The Federal Reserve’s taper is the right move for the economy and eventually the markets. It moves capital away from the well-connected and towards those who need it most, small businesses. The big dogs on Wall Street, the well-connected, don’t like it. What a surprise as David Malpass writes in his WSJ editorial:
The evolution in Fed policy may be enough to finally break the economy out of slow growth. The magnitudes are certainly large enough to move the needle. On the current tapering path, the Fed will cut its new bank borrowing in half to $500 billion in 2014 and $0 in 2015.

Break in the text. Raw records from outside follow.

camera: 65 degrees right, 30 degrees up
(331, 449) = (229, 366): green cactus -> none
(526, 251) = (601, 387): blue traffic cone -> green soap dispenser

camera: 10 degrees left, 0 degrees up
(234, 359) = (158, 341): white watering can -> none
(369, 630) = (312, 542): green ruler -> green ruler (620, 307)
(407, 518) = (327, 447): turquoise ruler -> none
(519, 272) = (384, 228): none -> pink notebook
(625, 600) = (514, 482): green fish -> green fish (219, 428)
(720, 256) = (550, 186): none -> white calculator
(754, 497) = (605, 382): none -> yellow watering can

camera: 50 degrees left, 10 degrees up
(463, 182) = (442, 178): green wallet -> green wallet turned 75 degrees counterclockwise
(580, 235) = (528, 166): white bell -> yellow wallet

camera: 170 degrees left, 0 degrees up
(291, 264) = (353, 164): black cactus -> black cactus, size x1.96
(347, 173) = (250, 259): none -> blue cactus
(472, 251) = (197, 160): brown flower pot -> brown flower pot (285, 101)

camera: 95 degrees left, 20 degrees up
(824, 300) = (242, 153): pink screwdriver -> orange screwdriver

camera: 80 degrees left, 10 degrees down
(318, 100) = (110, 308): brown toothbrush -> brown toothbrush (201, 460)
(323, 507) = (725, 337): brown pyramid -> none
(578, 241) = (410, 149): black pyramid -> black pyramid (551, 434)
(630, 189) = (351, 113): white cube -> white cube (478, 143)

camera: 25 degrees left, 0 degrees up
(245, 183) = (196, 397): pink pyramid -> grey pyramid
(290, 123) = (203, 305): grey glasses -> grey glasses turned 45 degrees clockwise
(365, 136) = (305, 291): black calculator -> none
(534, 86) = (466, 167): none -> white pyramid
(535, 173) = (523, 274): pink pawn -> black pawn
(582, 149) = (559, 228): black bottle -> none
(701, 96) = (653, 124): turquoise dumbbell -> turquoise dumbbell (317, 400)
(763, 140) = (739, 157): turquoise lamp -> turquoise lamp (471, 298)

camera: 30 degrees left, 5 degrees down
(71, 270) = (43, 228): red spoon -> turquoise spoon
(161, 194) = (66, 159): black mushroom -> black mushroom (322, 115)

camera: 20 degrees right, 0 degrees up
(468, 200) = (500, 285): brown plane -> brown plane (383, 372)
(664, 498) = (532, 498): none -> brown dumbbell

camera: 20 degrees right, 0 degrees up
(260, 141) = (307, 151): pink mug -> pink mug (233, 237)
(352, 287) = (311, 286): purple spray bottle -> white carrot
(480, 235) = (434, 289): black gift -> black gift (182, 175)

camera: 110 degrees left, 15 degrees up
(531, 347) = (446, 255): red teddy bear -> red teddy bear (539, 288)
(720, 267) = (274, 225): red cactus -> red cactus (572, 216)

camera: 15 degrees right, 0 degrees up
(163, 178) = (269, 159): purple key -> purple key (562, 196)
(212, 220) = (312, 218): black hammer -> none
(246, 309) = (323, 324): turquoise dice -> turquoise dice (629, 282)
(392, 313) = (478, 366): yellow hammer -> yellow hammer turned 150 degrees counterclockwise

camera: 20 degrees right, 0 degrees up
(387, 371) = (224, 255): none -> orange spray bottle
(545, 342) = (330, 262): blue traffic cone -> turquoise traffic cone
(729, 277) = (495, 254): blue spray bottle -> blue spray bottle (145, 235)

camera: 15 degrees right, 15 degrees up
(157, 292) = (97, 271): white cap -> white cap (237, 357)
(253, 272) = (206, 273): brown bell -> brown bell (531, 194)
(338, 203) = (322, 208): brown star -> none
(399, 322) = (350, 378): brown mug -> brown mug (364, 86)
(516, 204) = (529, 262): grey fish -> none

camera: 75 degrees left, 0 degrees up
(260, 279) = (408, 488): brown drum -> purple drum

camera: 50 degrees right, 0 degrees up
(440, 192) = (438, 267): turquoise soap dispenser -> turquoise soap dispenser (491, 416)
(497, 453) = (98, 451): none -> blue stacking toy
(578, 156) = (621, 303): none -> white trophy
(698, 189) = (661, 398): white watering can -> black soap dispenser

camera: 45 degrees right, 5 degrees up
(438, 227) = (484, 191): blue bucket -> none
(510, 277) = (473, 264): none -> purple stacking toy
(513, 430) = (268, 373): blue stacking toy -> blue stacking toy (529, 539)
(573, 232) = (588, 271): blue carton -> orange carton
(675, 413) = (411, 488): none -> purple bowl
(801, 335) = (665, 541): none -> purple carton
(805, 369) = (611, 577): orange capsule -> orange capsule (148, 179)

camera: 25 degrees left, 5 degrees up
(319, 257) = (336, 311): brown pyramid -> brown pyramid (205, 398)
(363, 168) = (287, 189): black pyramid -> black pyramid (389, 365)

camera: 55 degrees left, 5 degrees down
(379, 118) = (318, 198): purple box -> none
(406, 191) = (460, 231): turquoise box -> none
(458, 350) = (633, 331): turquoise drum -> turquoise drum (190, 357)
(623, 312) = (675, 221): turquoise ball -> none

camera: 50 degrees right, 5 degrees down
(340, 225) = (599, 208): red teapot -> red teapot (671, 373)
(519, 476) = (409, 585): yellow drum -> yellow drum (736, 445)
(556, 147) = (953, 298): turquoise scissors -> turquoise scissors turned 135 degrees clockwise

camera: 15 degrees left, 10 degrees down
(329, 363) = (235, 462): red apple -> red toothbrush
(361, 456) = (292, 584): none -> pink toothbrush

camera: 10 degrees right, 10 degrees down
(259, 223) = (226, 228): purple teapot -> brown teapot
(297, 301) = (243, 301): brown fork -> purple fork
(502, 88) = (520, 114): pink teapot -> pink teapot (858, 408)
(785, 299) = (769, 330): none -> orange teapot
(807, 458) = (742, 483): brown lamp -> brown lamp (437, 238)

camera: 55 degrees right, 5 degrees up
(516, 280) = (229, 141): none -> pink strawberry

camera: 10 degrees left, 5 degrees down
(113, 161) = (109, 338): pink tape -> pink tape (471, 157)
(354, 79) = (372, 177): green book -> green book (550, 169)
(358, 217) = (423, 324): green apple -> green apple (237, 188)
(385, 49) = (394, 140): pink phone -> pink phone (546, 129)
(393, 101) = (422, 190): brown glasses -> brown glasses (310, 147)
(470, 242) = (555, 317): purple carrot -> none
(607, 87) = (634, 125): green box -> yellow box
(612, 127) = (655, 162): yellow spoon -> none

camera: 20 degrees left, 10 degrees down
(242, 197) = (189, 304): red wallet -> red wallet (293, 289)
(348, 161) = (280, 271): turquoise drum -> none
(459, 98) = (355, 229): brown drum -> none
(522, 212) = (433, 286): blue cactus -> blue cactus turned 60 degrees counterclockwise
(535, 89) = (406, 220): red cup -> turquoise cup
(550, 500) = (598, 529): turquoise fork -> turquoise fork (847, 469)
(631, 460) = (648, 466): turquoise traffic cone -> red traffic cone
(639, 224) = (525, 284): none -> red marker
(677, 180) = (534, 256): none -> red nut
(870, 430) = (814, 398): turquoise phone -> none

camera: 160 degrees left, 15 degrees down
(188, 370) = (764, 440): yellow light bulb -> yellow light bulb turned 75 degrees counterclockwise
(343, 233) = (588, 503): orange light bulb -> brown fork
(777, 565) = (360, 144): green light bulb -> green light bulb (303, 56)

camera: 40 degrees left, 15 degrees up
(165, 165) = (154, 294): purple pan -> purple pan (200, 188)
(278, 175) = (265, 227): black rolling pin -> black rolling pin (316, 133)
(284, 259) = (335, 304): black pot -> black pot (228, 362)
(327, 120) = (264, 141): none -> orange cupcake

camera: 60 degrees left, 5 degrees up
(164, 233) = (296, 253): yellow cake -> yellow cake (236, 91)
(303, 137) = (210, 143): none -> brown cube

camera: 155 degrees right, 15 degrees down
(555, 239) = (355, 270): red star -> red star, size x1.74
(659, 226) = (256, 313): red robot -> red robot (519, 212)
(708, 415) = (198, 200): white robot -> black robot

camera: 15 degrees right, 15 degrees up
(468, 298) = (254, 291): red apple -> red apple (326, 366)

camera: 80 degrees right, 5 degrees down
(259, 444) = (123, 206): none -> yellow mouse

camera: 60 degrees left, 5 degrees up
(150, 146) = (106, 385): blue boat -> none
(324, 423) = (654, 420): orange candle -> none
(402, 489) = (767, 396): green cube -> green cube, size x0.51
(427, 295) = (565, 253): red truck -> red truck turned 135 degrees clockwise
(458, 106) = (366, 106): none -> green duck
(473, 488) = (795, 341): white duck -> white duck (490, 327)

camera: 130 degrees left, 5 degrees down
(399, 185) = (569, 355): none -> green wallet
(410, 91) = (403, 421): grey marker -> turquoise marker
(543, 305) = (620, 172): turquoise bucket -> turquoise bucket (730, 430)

The positive economic and market reaction to the taper may also give the Fed the confidence it needs to normalize interest rates. This would restart the market-based allocation of capital across the economy, relieving the de facto rationing of credit that has weighed so heavily on growth since 2009.
In a Tuesday news conference, China announced its own interest-rate liberalization. It stated the express purpose—to put money in the pockets of ordinary savers and direct lending to privately owned firms.
Those are worthy goals for U.S. policy. Economics is murky in many areas, but the evidence is clear that price controls (including the Fed’s near-zero interest rate policy) damage markets and force a harmful rationing of resources that hurts living standards.
Wall Street will object loudly to normalization as it did to the taper because it is making huge profits from Fed policy. But gradually higher interest rates will let the return for savers and investors rise, making more loans available for smaller borrowers and boosting jobs and business investment.